Ex-IBM Chair: No Solution Yet Found to Bring Public Blockchains Under EU Privacy Laws
Sam Palmisano — retired IBM chairman and current chairman of United States nonprofit The Center for Global Enterprise — says he doesn’t know of a solution that has been found to make public blockchain networks compatible with European data privacy laws.
Palmisano made his remarks during a joint interview for Bloomberg Markets with David Kappos, partner at U.S. law firm Cravath, Swaine & Moore, which was broadcast on the Bloomberg Technology channel on March 4.
Palmisano and Kappos focused on the interaction between blockchain innovation and the General Data Protection Regulation (GDPR) — a landmark European Union-wide legal framework for personal data privacy, which took effect in May 2018.
Kappos recently co-authored a research paper — in conjunction with multinational law firm Slaughter and May and The Digital Supply Chain Institute — that outlines four guiding principles for establishing GDPR-compliant blockchains.
High-profile GDPR principles such as the right to be forgotten and the other far-reaching requirements the legislation places upon EU firms have sparked debate as to whether blockchain networks — which are notably immutable, and thus do not erase data — can be brought into line with the new framework.
Palmisano, who spent 10 years in his former role as chair of IBM, said that certain private, permissioned blockchains — with adequate governance frameworks in place — can work well under GDPR, and even in some cases help firms with compliance, but that this does not currently hold for public networks. He stated:
“With the public case, it is more complicated because of the nature of the information out there and how it’s being shared [...] I do know of research that’s going on to address the public market, however [...] I don’t know of a solution that’s been found.”
While Palmisano affirmed the importance of a global policy shift toward tackling data protection, Kappos noted that Europe is currently in the lead in terms of legislating for digital privacy and the U.S. has “nothing that is on par with the EU’s muscular GDPR [initiative].”
Flouting GDPR courts the risk of heavy fines, as Kappos emphasized.

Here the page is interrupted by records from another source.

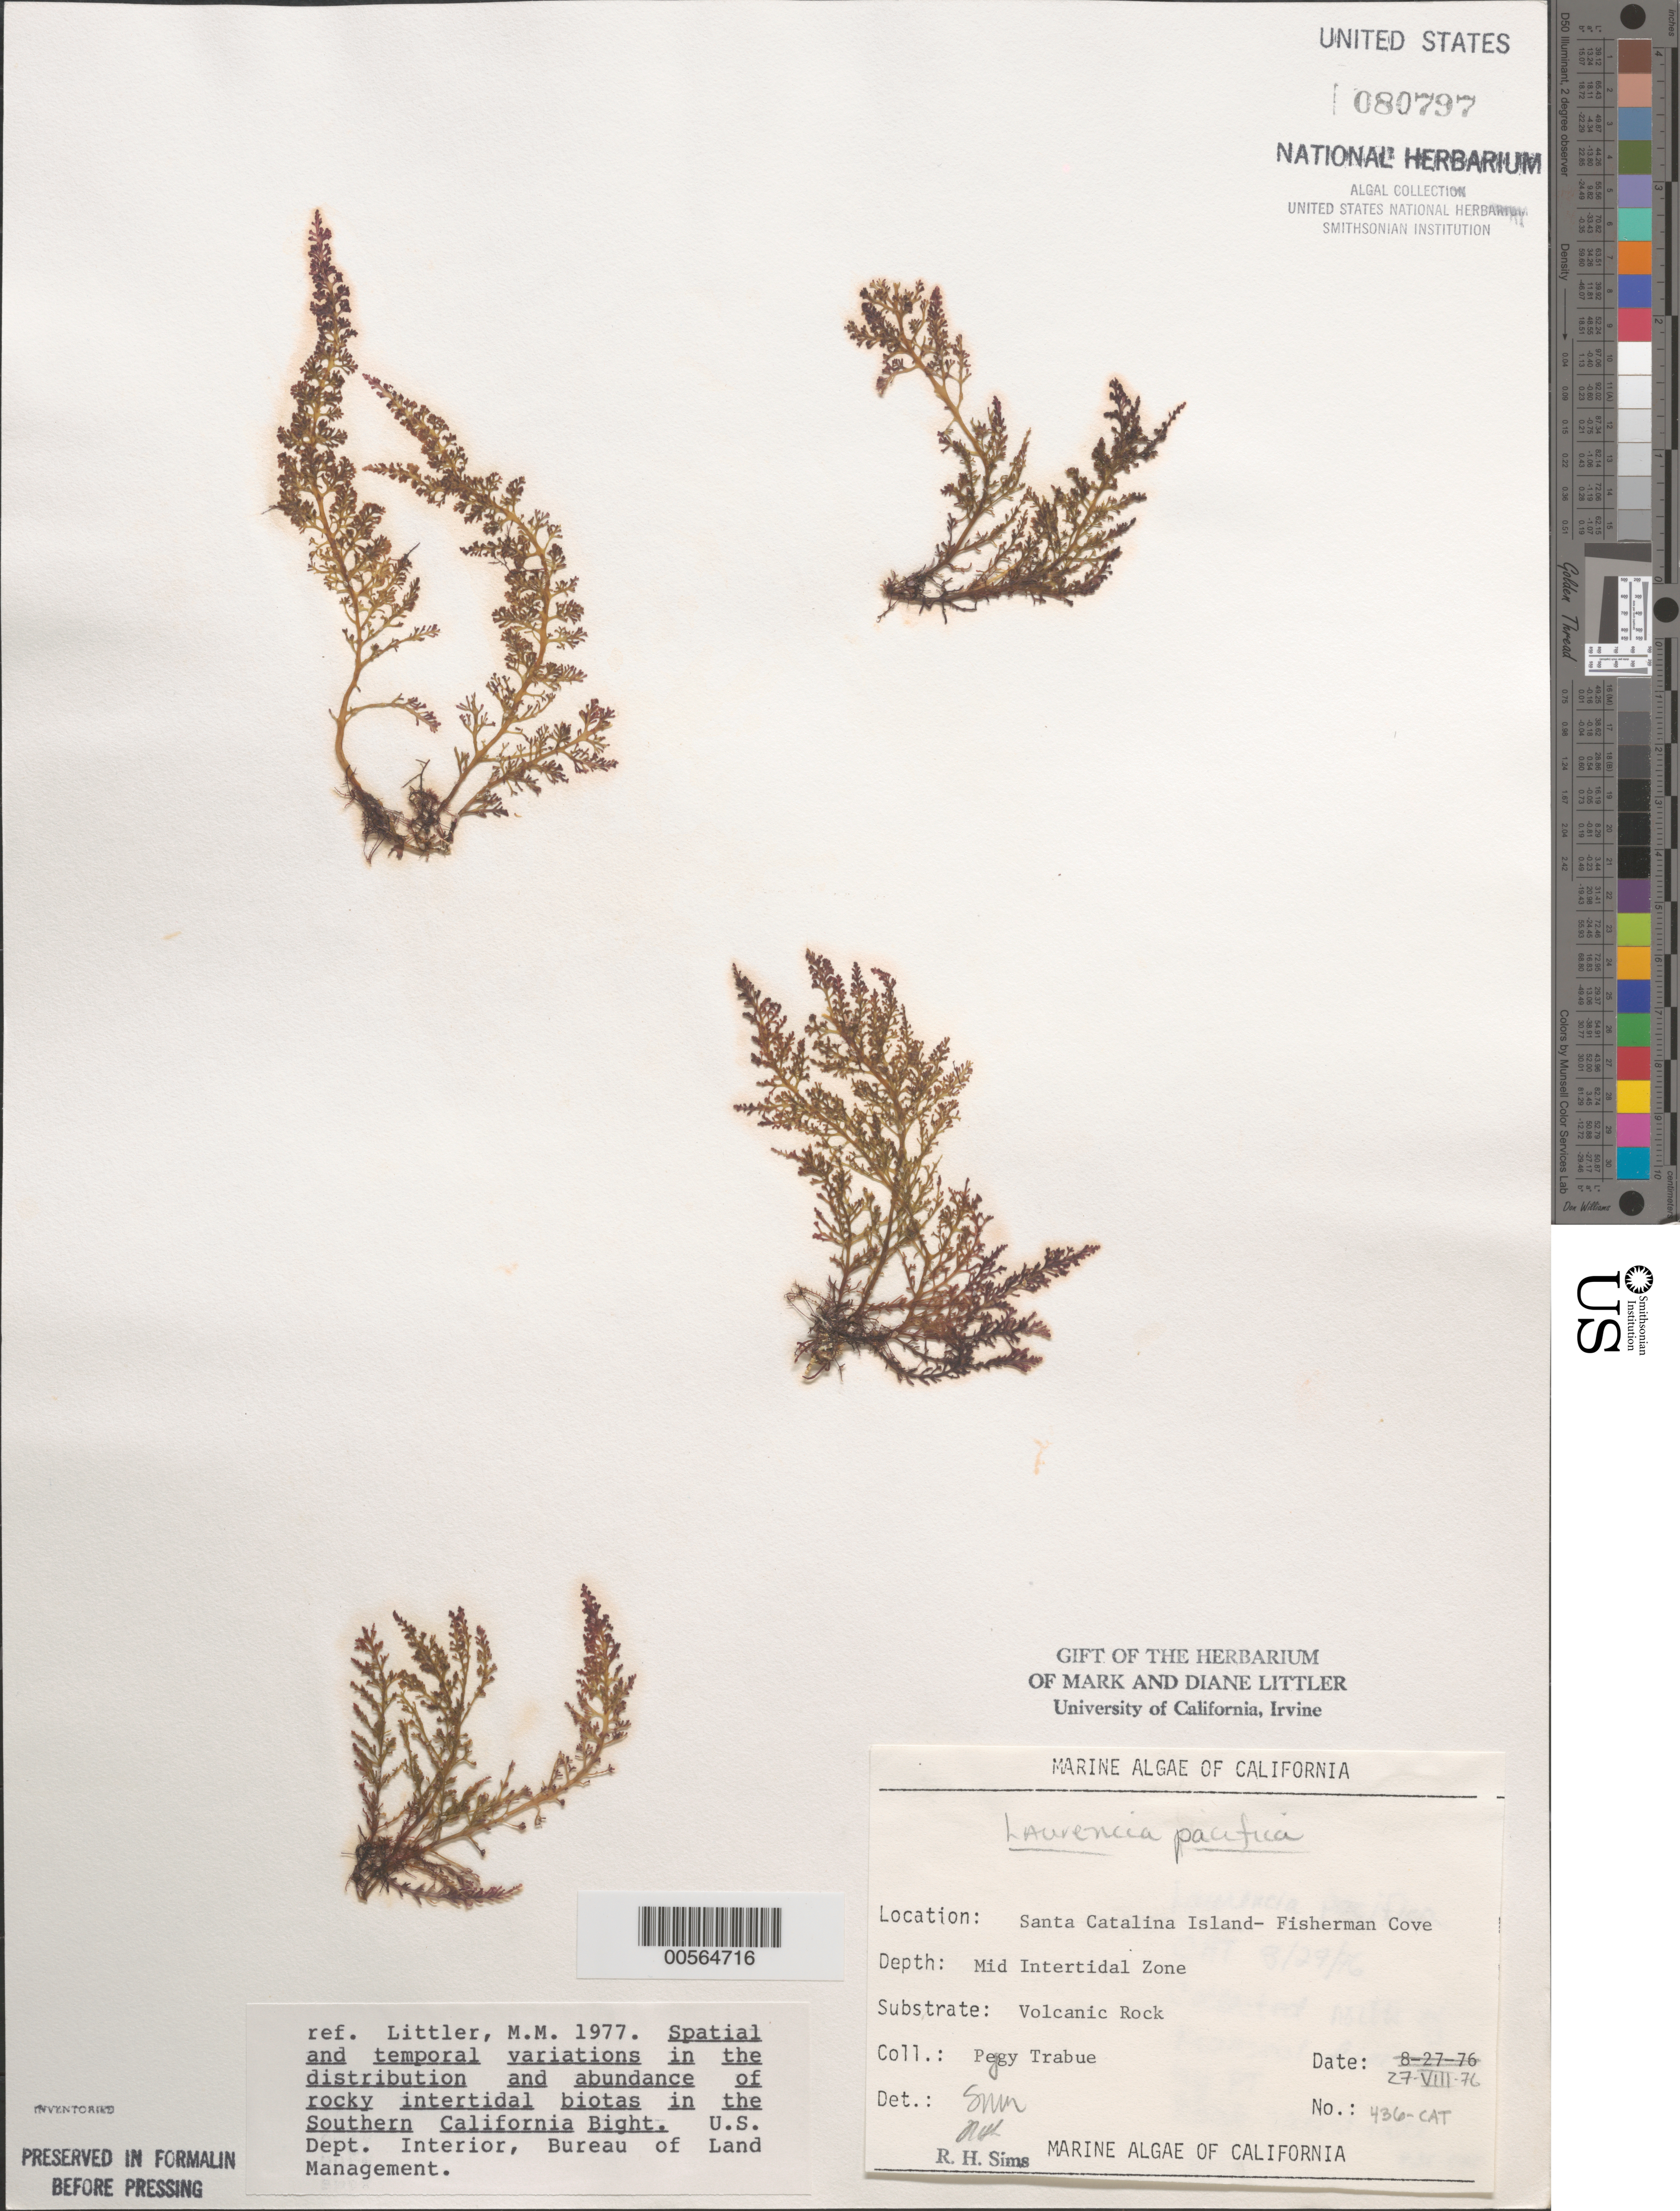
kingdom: Plantae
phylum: Rhodophyta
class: Florideophyceae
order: Ceramiales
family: Rhodomelaceae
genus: Laurencia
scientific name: Laurencia pacifica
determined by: Sims, Robert H.; Murray, S. N.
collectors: P. J. Trabue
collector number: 436-cat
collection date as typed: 27 Aug 1976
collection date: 1976-08-27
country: United States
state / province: California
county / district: Los Angeles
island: Santa Catalina Island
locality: Fishermen Cove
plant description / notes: BLM-SOCALBIGHT Rocky Intertidal Survey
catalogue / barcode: US 80797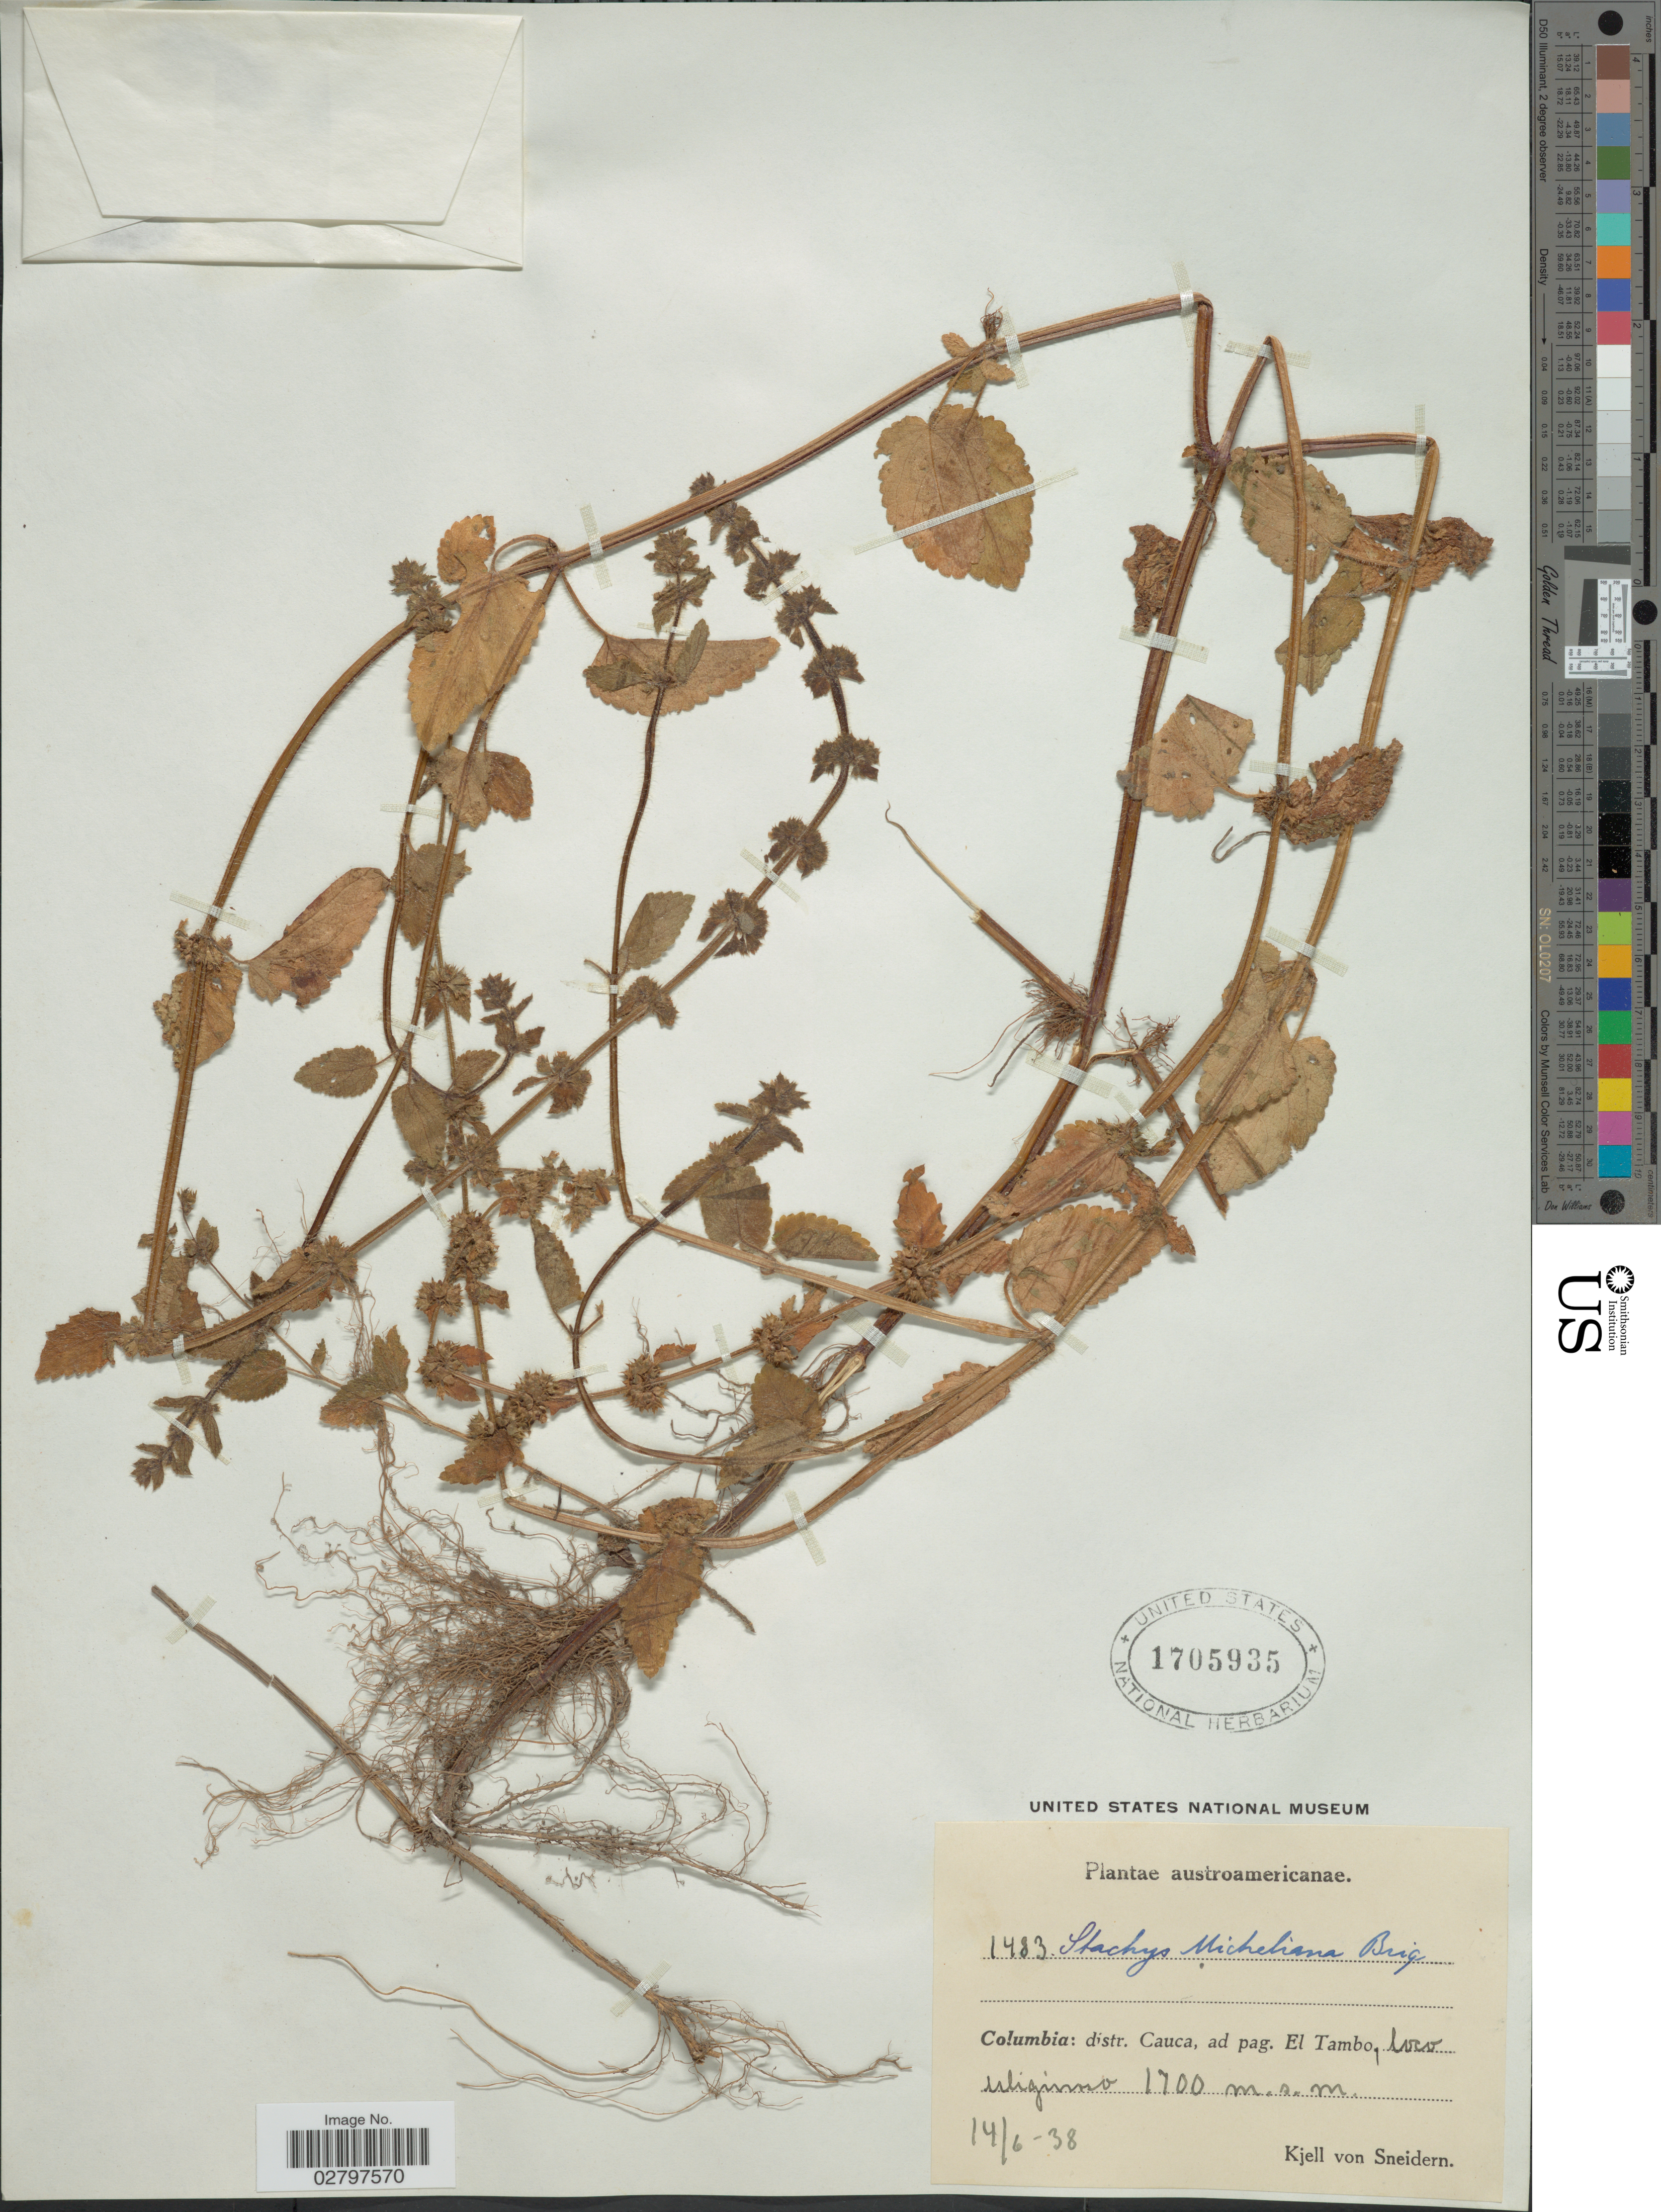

The use of a governance framework, he noted, can significantly help blockchain users to ensure compliance:
“A network of companies can [...] form a joint venture that describes how they’ll manage data, what they’ll put and won’t put on the blockchain, and how they’ll forget people when they want to be forgotten.”
In November 2018, research conducted by Queen Mary University of London and the University of Cambridge similarly pointed to the prospective compatibility of private blockchains with GDPR.